Final Height in Children with Idiopathic Growth Hormone Deficiency treated with Growth Hormone: Albanian experience.

Abstract

Objective- To evaluate the efficiency of recombinant growth hormone for increasing adult height in children treated for idiopathic growth hormone deficiency and to evaluate the prognostic factor for height at the end of treatment. Design- Observational follow up study. Setting- Population based registry. Participants- All Albanian children diagnosed with idiopathic growth hormone deficiency who had attained final height. Their treatment started between 2001 and 2011. Main outcome measures- Annual changes in height, and change in height between the start of treatment and adulthood; the importance of the factors that influence on final height. Results- Adult height was obtained for 83 (55%) patients. The mean dose of growth hormone at start of treatment was 0.21 IU/kg/week for 29 patients and 0.24 IU/week for 54 patients. Height gain was 2.41±1.19 z-scores, resulting in an adult height of -1.98±1.12 z-score (girls, -2.05±1.27 z-score; boys, -1.95±1.20 z-score). Patients who completed the treatment gained 2.40±1.13 z-score of height in 4.0±2.0 years. Most of the variation in height gain was explained by regression towards the mean, patients' characteristics, and delay in starting puberty.
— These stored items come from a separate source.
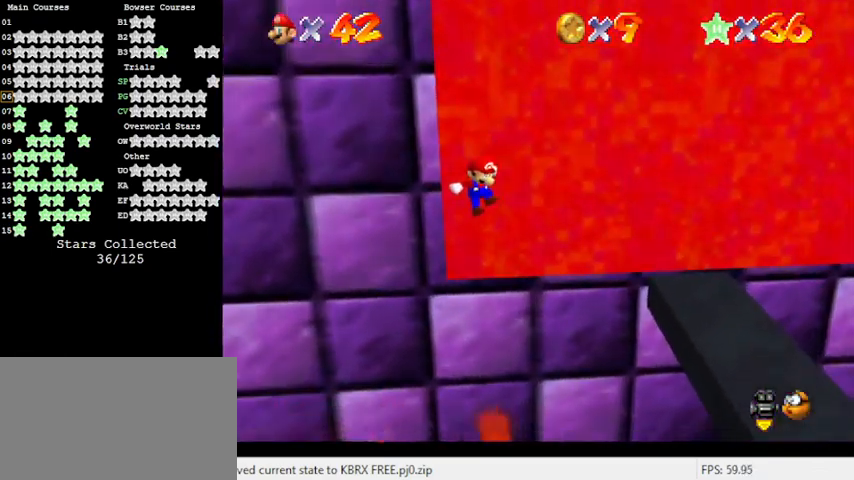
{"keys": [], "events": [[400, "up", "up"], [500, "left", "up"], [500, "shift", "up"]]}
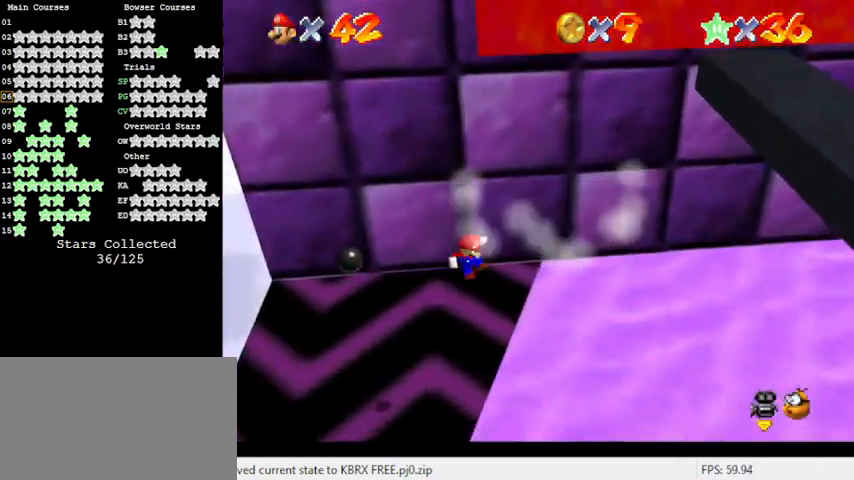
{"keys": ["a", "down"], "events": [[133, "a", "down"], [233, "down", "down"], [300, "a", "up"], [433, "a", "down"]]}
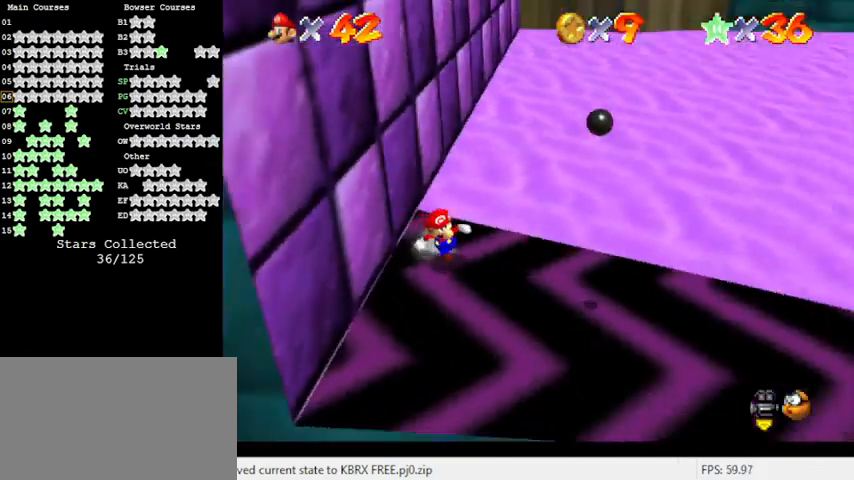
{"keys": ["left", "up"], "events": [[100, "a", "up"], [100, "right", "down"], [267, "down", "up"], [333, "left", "down"], [400, "right", "up"], [400, "up", "down"]]}
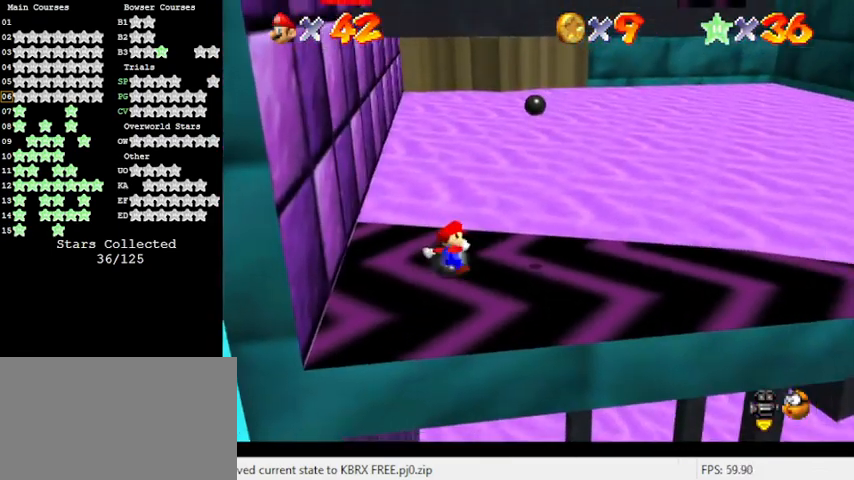
{"keys": ["shift", "up"], "events": [[300, "shift", "down"], [400, "left", "up"]]}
Conclusion- Nearly all our patients with idiopathic growth hormone deficiency treated with growth hormone were able to achieve their genetic height potential. Despite starting treatment late, they managed to gain 2.40±1.13 HAZ score in height and the final height for majority of them (61.5%) was within the target height range. It was found that the final height had good correlation with the prediction height, HAZ score at beginning of treatment, change of HAZ score during the puberty, duration of treatment with GH, and pubertal stage at the start of therapy.